▶ Input for this task
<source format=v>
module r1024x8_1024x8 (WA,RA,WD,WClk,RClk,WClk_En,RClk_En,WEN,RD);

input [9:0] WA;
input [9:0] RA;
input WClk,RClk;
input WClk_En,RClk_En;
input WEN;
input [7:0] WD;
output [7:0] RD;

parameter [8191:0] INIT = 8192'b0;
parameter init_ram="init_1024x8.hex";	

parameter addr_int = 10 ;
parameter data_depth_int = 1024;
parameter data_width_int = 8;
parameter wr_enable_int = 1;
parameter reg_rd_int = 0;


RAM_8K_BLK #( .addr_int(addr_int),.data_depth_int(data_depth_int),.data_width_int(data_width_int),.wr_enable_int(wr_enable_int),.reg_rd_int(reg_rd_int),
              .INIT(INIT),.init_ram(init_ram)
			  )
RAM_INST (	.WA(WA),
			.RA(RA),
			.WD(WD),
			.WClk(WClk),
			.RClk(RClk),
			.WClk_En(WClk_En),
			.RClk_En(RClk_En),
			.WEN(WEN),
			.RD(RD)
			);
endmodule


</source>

==

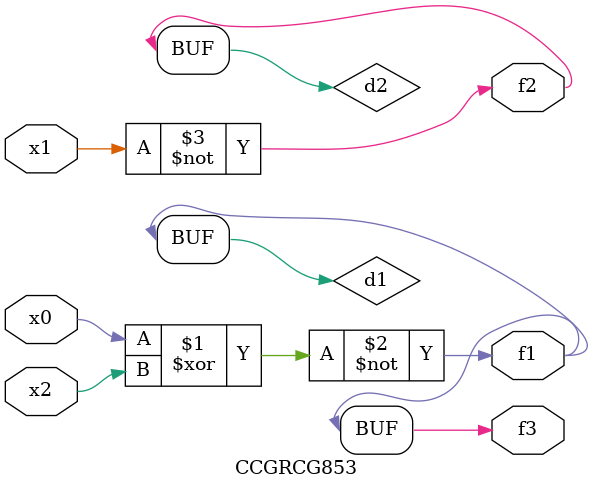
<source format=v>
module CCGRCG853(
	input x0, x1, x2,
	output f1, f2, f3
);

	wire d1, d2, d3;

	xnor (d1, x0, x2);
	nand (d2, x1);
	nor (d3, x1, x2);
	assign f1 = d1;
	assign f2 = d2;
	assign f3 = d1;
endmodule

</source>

▶ What you should do
Go through the listing above and return each line where the word "parameter" occurs.

▶ Exercise result
parameter [8191:0] INIT = 8192'b0;
parameter init_ram="init_1024x8.hex";	
parameter addr_int = 10 ;
parameter data_depth_int = 1024;
parameter data_width_int = 8;
parameter wr_enable_int = 1;
parameter reg_rd_int = 0;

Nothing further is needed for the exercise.